Create an HDFS data source - Dataphin - Alibaba Cloud Documentation Center

By creating an HDFS data source, you can read business data from HDFS or write data to HDFS in Dataphin. This topic describes how to create an HDFS data source.

Background information

An HDFS cluster consists of a NameNode and DataNodes in a master-worker mode:

The NameNode builds the namespace and manages file metadata.
The DataNode stores data and processes read and write operations of data blocks.

If you use HDFS, you need to create an HDFS data source before importing business data from HDFS to Dataphin or exporting data from Dataphin to HDFS. For more information, see HDFS official introduction.

Permission requirements

Only users who have a custom global role with the Create Data Source permission or have the super administrator, data source administrator, domain architect, or project administrator system role can create data sources.

Procedure

On the Dataphin homepage, click Management Center > Datasource Management in the top navigation bar.
On the Datasource page, click +Create Data Source.
On the Create Data Source page, select HDFS in the File section.
If you have recently used HDFS, you can also select HDFS in the Recently Used section. You can also enter HDFS keywords in the search box to quickly filter.

On the Create HDFS Data Source page, configure the connection parameters.

Configure the basic information of the data source.

Parameter	Description
Datasource Name	The name must meet the following requirements: It can contain only Chinese characters, letters, digits, underscores (_), or hyphens (-). It cannot exceed 64 characters in length.
Datasource Code	After you configure the data source code, you can reference tables in the data source in a Flink_SQL node using the `datasource code.table name` or `datasource code.schema.table name` format. To automatically access the data source in the corresponding environment, use the `${datasource code}.table` or `${datasource code}.schema.table` variable format. For more information, see Develop a Dataphin data source table. Important The data source code cannot be modified after it is configured. You can preview data on the object details page in the asset directory and asset inventory only after the data source code is configured. In Flink SQL, only MySQL, Hologres, MaxCompute, Oracle, StarRocks, Hive, and SelectDB data sources are supported.
Version	Select the version of the data source. The following versions are supported: CDH5.x HDFS Alibaba Cloud EMR 3.x HDFS CDH6.x HDFS 2.1.1 FusionInsight 8.x HDFS CDP7.x HDFS AsiaInfo DP5.x HDFS Alibaba Cloud EMR 5.x HDFS
Data Source Description	A brief description of the data source. It cannot exceed 128 characters.
Data Source Configuration	Select the data source to configure: If your business data source distinguishes between production and development data sources, select Production + Development Data Source. If your business data source does not distinguish between production and development data sources, select Production Data Source.
Tag	You can categorize and tag data sources based on tags. For information about how to create tags, see Manage data source tags.

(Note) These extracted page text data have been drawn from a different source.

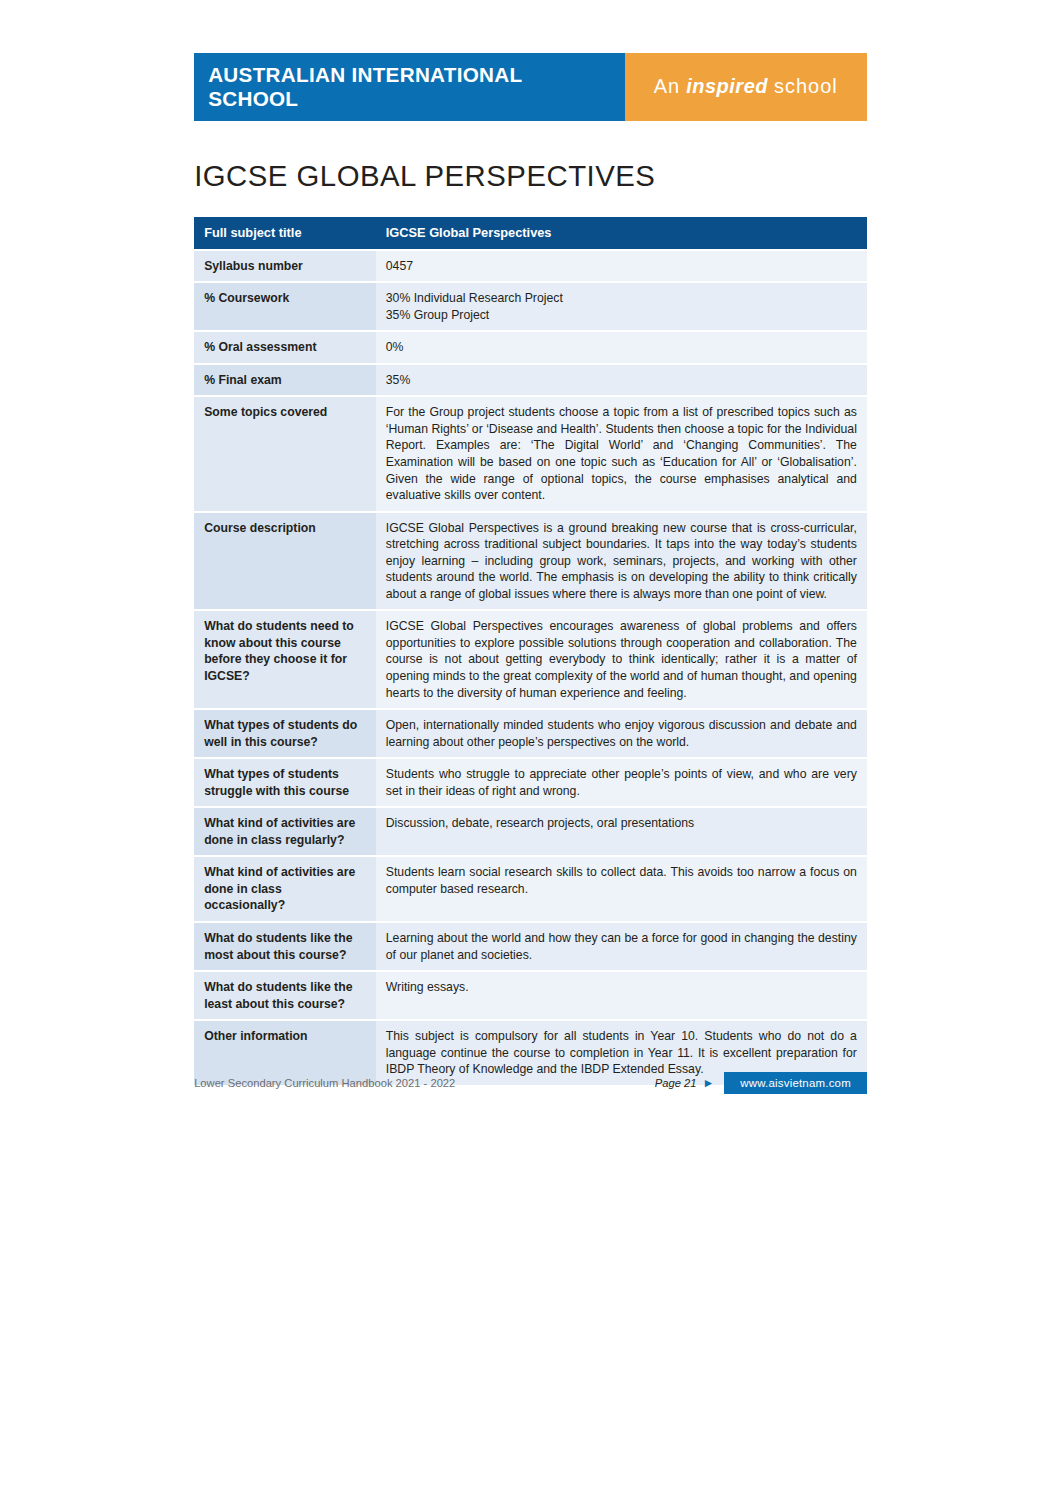AUSTRALIAN INTERNATIONAL SCHOOL
An inspired school
IGCSE GLOBAL PERSPECTIVES
| Full subject title | IGCSE Global Perspectives |
| --- | --- |
| Syllabus number | 0457 |
| % Coursework | 30% Individual Research Project 35% Group Project |
| % Oral assessment | 0% |
| % Final exam | 35% |
| Some topics covered | For the Group project students choose a topic from a list of prescribed topics such as ‘Human Rights’ or ‘Disease and Health’. Students then choose a topic for the Individual Report. Examples are: ‘The Digital World’ and ‘Changing Communities’. The Examination will be based on one topic such as ‘Education for All’ or ‘Globalisation’. Given the wide range of optional topics, the course emphasises analytical and evaluative skills over content. |
| Course description | IGCSE Global Perspectives is a ground breaking new course that is cross-curricular, stretching across traditional subject boundaries. It taps into the way today’s students enjoy learning – including group work, seminars, projects, and working with other students around the world. The emphasis is on developing the ability to think critically about a range of global issues where there is always more than one point of view. |
| What do students need to know about this course before they choose it for IGCSE? | IGCSE Global Perspectives encourages awareness of global problems and offers opportunities to explore possible solutions through cooperation and collaboration. The course is not about getting everybody to think identically; rather it is a matter of opening minds to the great complexity of the world and of human thought, and opening hearts to the diversity of human experience and feeling. |
| What types of students do well in this course? | Open, internationally minded students who enjoy vigorous discussion and debate and learning about other people’s perspectives on the world. |
| What types of students struggle with this course | Students who struggle to appreciate other people’s points of view, and who are very set in their ideas of right and wrong. |
| What kind of activities are done in class regularly? | Discussion, debate, research projects, oral presentations |
| What kind of activities are done in class occasionally? | Students learn social research skills to collect data. This avoids too narrow a focus on computer based research. |
| What do students like the most about this course? | Learning about the world and how they can be a force for good in changing the destiny of our planet and societies. |
| What do students like the least about this course? | Writing essays. |
| Other information | This subject is compulsory for all students in Year 10. Students who do not do a language continue the course to completion in Year 11. It is excellent preparation for IBDP Theory of Knowledge and the IBDP Extended Essay. |
Lower Secondary Curriculum Handbook 2021 - 2022
Page 21
►
www.aisvietnam.com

Configure the connection parameters between the data source and Dataphin.

If you select Production + Development data source for your data source configuration, you need to configure the connection information for the Production + Development data source. If your data source configuration is Production data source, you only need to configure the connection information for the Production data source.

Note

Typically, production and development data sources should be configured as different data sources to achieve environment isolation and reduce the impact of development activities on production. However, Dataphin also supports configuring them as the same data source with identical parameter values.

Parameter	Description
NameNode	The NameNode is the hostname or IP address and port of the NameNode in the HDFS cluster. Example: `host=192.168..1,webUiPort=,ipcPort=8020`. In a CDH 5 environment, the default values for `webUiPort` and `IPCport` are 50070 and 8020. Specify the ports as needed. Note* The webUiPort is optional. Not filling in the webUiPort does not affect the use of the HDFS data source.
Configuration File	Used to upload Hadoop configuration files, such as hdfs-site.xml and core-site.xml. These configuration files can be exported from the Hadoop cluster.
Kerberos	Kerberos is an identity authentication protocol based on symmetric key technology. If the Hadoop cluster has Kerberos authentication, you need to enable Kerberos authentication and upload the user's Krb5 authentication file or configure the KDC Server address, Keytab File, and Principal: Krb5 File: Upload the Krb5 file for Kerberos authentication. KDC Server: The KDC server address, which helps complete Kerberos authentication. Keytab File: Upload the keytab file, which you can obtain from the HDFS Server. Principal: Enter the Kerberos authentication username corresponding to the HDFS Keytab File. Note You can configure multiple KDC server addresses. Separate them with commas (`,`).

Select a Default Resource Group, which is used to run tasks related to the current data source, including database SQL, offline database migration, and data preview.
Click Test Connection or directly click OK to save and complete the creation of the HDFS data source.
When you click Test Connection, the system tests whether the data source can connect to Dataphin normally. If you directly click OK, the system automatically tests the connection for all selected clusters. However, even if all selected clusters fail to connect, the data source can still be created normally.